Work instructions:
Will you transcribe all the entries word for word, skipping the pictures they hold?
[Records for this exercise — start]
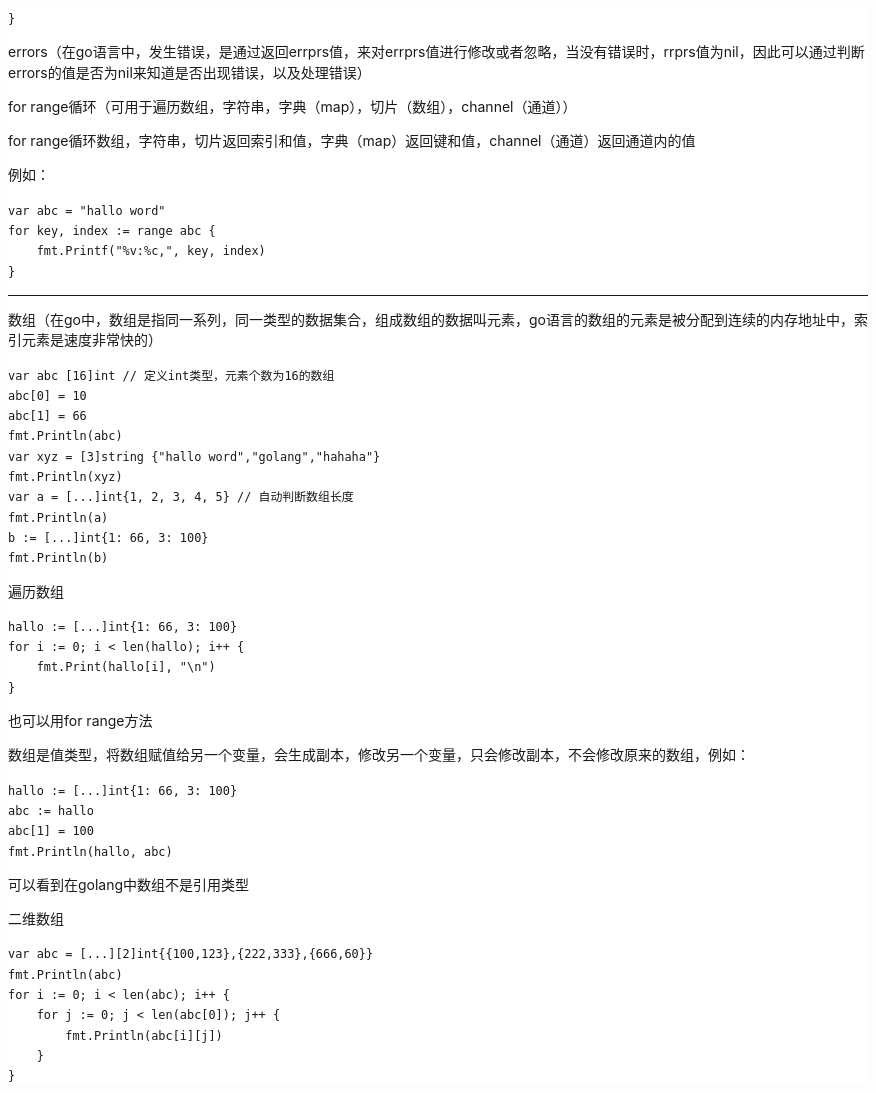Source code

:     }


errors（在go语言中，发生错误，是通过返回errprs值，来对errprs值进行修改或者忽略，当没有错误时，rrprs值为nil，因此可以通过判断errors的值是否为nil来知道是否出现错误，以及处理错误）


for range循环（可用于遍历数组，字符串，字典（map），切片（数组），channel（通道））

for range循环数组，字符串，切片返回索引和值，字典（map）返回键和值，channel（通道）返回通道内的值

例如：

    var abc = "hallo word"
    for key, index := range abc {
        fmt.Printf("%v:%c,", key, index)
    }



---


数组（在go中，数组是指同一系列，同一类型的数据集合，组成数组的数据叫元素，go语言的数组的元素是被分配到连续的内存地址中，索引元素是速度非常快的）

    var abc [16]int // 定义int类型，元素个数为16的数组
    abc[0] = 10
    abc[1] = 66
    fmt.Println(abc)
    var xyz = [3]string {"hallo word","golang","hahaha"}
    fmt.Println(xyz)
    var a = [...]int{1, 2, 3, 4, 5} // 自动判断数组长度
    fmt.Println(a)
    b := [...]int{1: 66, 3: 100}
    fmt.Println(b)


遍历数组

    hallo := [...]int{1: 66, 3: 100}
    for i := 0; i < len(hallo); i++ {
        fmt.Print(hallo[i], "\n")
    }


也可以用for range方法

数组是值类型，将数组赋值给另一个变量，会生成副本，修改另一个变量，只会修改副本，不会修改原来的数组，例如：

    hallo := [...]int{1: 66, 3: 100}
    abc := hallo
    abc[1] = 100
    fmt.Println(hallo, abc)

可以看到在golang中数组不是引用类型

二维数组

    var abc = [...][2]int{{100,123},{222,333},{666,60}}
    fmt.Println(abc)
    for i := 0; i < len(abc); i++ {
        for j := 0; j < len(abc[0]); j++ {
            fmt.Println(abc[i][j])
        }
    }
[Records for this exercise — finish]
Your solution:
Source code

:     }


errors（在go语言中，发生错误，是通过返回errprs值，来对errprs值进行修改或者忽略，当没有错误时，rrprs值为nil，因此可以通过判断errors的值是否为nil来知道是否出现错误，以及处理错误）


for range循环（可用于遍历数组，字符串，字典（map），切片（数组），channel（通道））

for range循环数组，字符串，切片返回索引和值，字典（map）返回键和值，channel（通道）返回通道内的值

例如：

    var abc = "hallo word"
    for key, index := range abc {
        fmt.Printf("%v:%c,", key, index)
    }



---


数组（在go中，数组是指同一系列，同一类型的数据集合，组成数组的数据叫元素，go语言的数组的元素是被分配到连续的内存地址中，索引元素是速度非常快的）

    var abc [16]int // 定义int类型，元素个数为16的数组
    abc[0] = 10
    abc[1] = 66
    fmt.Println(abc)
    var xyz = [3]string {"hallo word","golang","hahaha"}
    fmt.Println(xyz)
    var a = [...]int{1, 2, 3, 4, 5} // 自动判断数组长度
    fmt.Println(a)
    b := [...]int{1: 66, 3: 100}
    fmt.Println(b)


遍历数组

    hallo := [...]int{1: 66, 3: 100}
    for i := 0; i < len(hallo); i++ {
        fmt.Print(hallo[i], "\n")
    }


也可以用for range方法

数组是值类型，将数组赋值给另一个变量，会生成副本，修改另一个变量，只会修改副本，不会修改原来的数组，例如：

    hallo := [...]int{1: 66, 3: 100}
    abc := hallo
    abc[1] = 100
    fmt.Println(hallo, abc)

可以看到在golang中数组不是引用类型

二维数组

    var abc = [...][2]int{{100,123},{222,333},{666,60}}
    fmt.Println(abc)
    for i := 0; i < len(abc); i++ {
        for j := 0; j < len(abc[0]); j++ {
            fmt.Println(abc[i][j])
        }
    }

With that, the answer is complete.